Download Mistral 7B GGUF model (~4.1GB)


In [None]:
import os
os.makedirs('models', exist_ok=True)

# Download Mistral 7B model
!cd models && wget -q --show-progress https://huggingface.co/TheBloke/Mistral-7B-Instruct-v0.1-GGUF/resolve/main/mistral-7b-instruct-v0.1.Q4_K_M.gguf

print("✅ Model downloaded!")


## Step 4: Upload Project Code

Upload the project source code files, or clone from GitHub:


In [None]:
# Option 1: Clone from GitHub
!git clone https://github.com/amberfxy/financial-market-intelligence-rag.git
!cp -r financial-market-intelligence-rag/src .
!cp -r financial-market-intelligence-rag/ui .
!cp -r financial-market-intelligence-rag/scripts .

print("✅ Code downloaded!")


## Step 5: Build FAISS Index


In [None]:
import sys
sys.path.insert(0, '.')

import pandas as pd
import logging
from src.data.loader import load_kaggle_dataset, preprocess_data
from src.chunking.chunker import chunk_dataframe
from src.embeddings.embedder import BGEEmbedder
from src.vectorstore.faiss_store import FAISSStore

logging.basicConfig(level=logging.INFO)

# Load and preprocess data
print("Loading dataset...")
df = load_kaggle_dataset('data/raw')
df = preprocess_data(df)

# Chunk documents
print("Chunking documents...")
chunks = chunk_dataframe(df, text_column='News Headline', max_tokens=250)

# Generate embeddings
print("Generating embeddings...")
embedder = BGEEmbedder()
chunk_texts = [chunk["text"] for chunk in chunks]
embeddings = embedder.embed_texts(chunk_texts, batch_size=32)

# Build FAISS index
print("Building FAISS index...")
os.makedirs('vectorstore', exist_ok=True)
vectorstore = FAISSStore(dimension=embeddings.shape[1])
vectorstore.add_chunks(embeddings, chunks)
vectorstore.save('vectorstore/faiss.index', 'vectorstore/chunks.pkl')

print(f"✅ Index built successfully! Total chunks: {len(chunks)}")


In [None]:
# Setup ngrok for public access (optional)
from pyngrok import ngrok

# Get your ngrok authtoken from https://dashboard.ngrok.com/get-started/your-authtoken
# Uncomment and set your token:
# ngrok.set_auth_token("YOUR_NGROK_TOKEN")

# Start ngrok tunnel (if using ngrok)
# public_url = ngrok.connect(8501)
# print(f"✅ Streamlit app will be available at: {public_url}")

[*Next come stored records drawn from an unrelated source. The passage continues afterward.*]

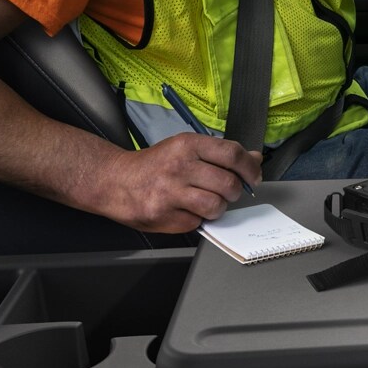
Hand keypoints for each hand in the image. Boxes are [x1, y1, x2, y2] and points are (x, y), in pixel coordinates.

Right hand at [89, 133, 263, 232]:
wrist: (113, 181)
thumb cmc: (154, 165)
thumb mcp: (185, 148)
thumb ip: (220, 154)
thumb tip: (254, 158)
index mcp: (187, 145)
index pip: (232, 154)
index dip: (250, 167)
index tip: (254, 176)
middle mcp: (179, 167)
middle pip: (228, 183)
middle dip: (234, 191)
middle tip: (226, 191)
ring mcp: (170, 193)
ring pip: (216, 206)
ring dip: (217, 208)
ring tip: (207, 202)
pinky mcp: (163, 215)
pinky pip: (197, 222)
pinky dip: (197, 219)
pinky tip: (185, 209)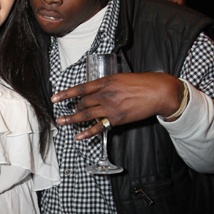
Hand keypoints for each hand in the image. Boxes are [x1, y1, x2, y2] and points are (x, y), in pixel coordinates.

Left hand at [51, 72, 184, 139]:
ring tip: (62, 122)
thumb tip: (97, 90)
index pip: (81, 88)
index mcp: (106, 81)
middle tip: (67, 111)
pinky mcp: (116, 119)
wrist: (158, 92)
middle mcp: (106, 94)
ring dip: (72, 119)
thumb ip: (108, 84)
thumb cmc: (143, 83)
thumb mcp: (121, 78)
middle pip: (82, 102)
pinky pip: (98, 127)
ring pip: (86, 115)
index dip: (66, 94)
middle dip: (73, 107)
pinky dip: (87, 132)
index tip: (55, 98)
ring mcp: (110, 107)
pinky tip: (79, 136)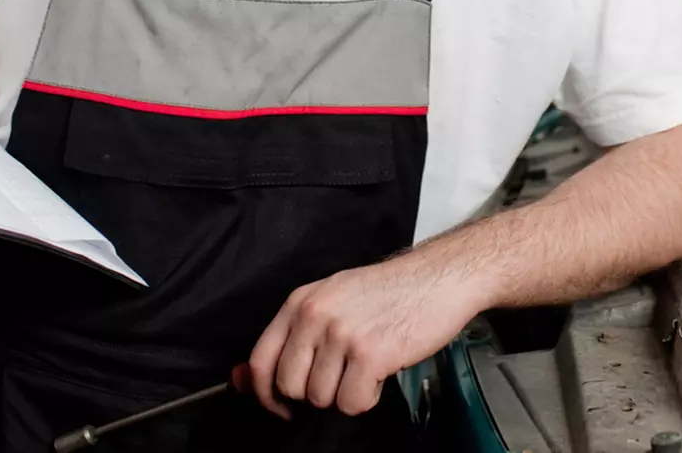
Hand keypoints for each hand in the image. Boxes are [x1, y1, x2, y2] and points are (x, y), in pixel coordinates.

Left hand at [246, 254, 484, 418]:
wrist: (439, 277)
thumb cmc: (390, 291)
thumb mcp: (332, 300)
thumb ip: (291, 338)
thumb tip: (242, 379)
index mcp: (300, 302)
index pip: (260, 361)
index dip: (265, 393)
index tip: (280, 405)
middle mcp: (315, 316)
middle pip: (290, 387)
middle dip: (316, 391)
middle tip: (343, 375)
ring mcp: (341, 334)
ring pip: (322, 399)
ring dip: (346, 392)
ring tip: (367, 364)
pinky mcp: (369, 354)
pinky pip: (352, 403)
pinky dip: (369, 397)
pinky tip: (381, 371)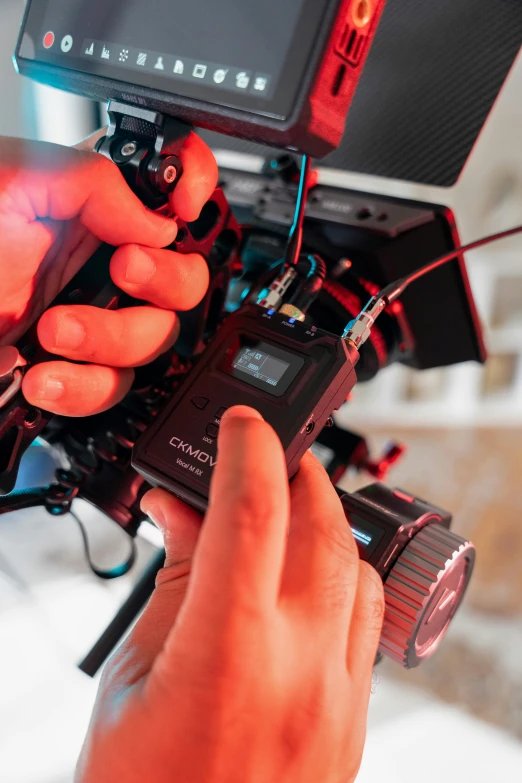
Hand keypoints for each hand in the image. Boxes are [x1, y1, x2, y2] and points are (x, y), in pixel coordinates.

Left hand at [0, 132, 216, 415]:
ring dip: (113, 340)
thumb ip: (88, 181)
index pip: (168, 189)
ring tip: (55, 329)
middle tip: (122, 272)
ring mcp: (88, 318)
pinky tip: (44, 373)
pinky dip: (84, 386)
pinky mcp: (69, 367)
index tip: (184, 208)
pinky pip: (111, 387)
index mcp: (88, 205)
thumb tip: (153, 222)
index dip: (195, 192)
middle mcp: (96, 262)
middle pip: (183, 277)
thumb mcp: (6, 180)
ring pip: (154, 339)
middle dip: (163, 280)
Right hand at [77, 407, 383, 782]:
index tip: (242, 423)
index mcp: (226, 653)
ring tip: (287, 514)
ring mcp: (336, 699)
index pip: (252, 510)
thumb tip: (182, 507)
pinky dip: (342, 581)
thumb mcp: (130, 670)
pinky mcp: (353, 721)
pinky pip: (369, 625)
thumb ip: (172, 577)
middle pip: (322, 526)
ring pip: (358, 570)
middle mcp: (298, 670)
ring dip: (327, 525)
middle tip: (267, 455)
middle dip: (298, 472)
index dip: (248, 447)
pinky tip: (307, 583)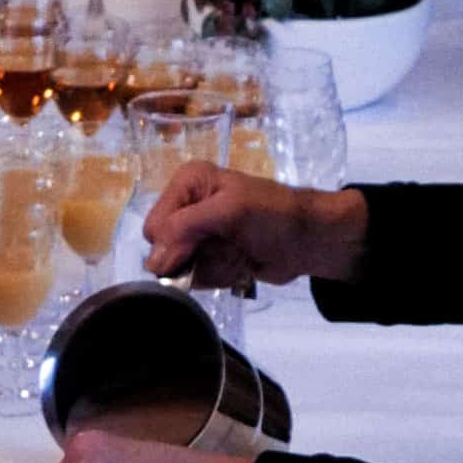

# Alternative: Use Colab's built-in port forwarding
print("✅ Use Colab's 'Open in new tab' option to access the app")


In [None]:
# Run Streamlit app
!streamlit run ui/app.py --server.port=8501 --server.address=0.0.0.0


## Important Notes

1. **Runtime**: Use a GPU runtime (Runtime → Change runtime type → GPU) for faster processing
2. **Persistence**: Data will be lost when the session ends. Consider saving to Google Drive
3. **Model Size**: The Mistral 7B model is ~4.1GB. Download may take time.
4. **Index Building**: Building the FAISS index may take 10-30 minutes depending on data size.
5. **Session Timeout**: Colab sessions timeout after inactivity. Keep the tab active.